Selon la presse française, qui cite une confirmation du parquet, le fonctionnaire est suspecté d’avoir porté un coup de matraque à la victime alors qu’elle se trouvait au sol, provoquant une incapacité totale de travail supérieure à huit jours, avec plusieurs circonstances aggravantes, dont l’usage d’une arme et la qualité de dépositaire de l’autorité publique.
Le parquet avait requis son placement en détention, mais le juge des libertés et de la détention a opté pour une mesure moins contraignante.
L’enquête, ouverte après les faits survenus le 8 décembre 2018 dans le centre de Marseille, a mobilisé de nombreux moyens selon Le Parisien.

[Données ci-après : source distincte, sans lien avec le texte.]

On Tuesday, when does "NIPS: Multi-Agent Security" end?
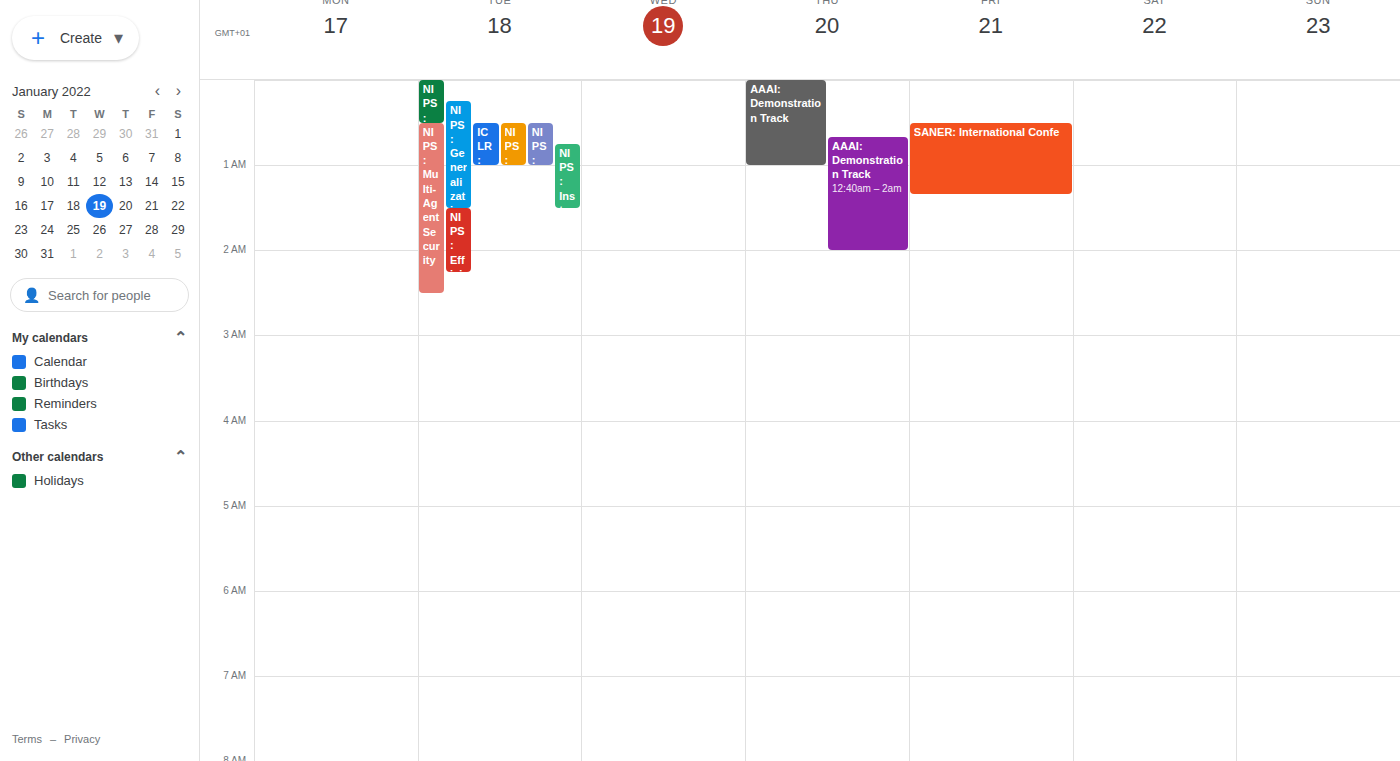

Les investigations ont conduit à la mise en cause d’une quinzaine de policiers dans l’agression d’Angelina, alors âgée de 19 ans, et de son compagnon. Les enquêteurs estiment désormais avoir identifié le principal suspect.
"Passage à tabac"
Ce dossier s’inscrit dans un contexte plus large de controverses sur le maintien de l’ordre lors du mouvement des Gilets jaunes, marqué par de nombreuses accusations de violences policières.
Il relance également le débat sur les mécanismes de contrôle des forces de l’ordre et sur les délais judiciaires dans des affaires sensibles, alors que plusieurs procédures liées à cette période restent encore en cours.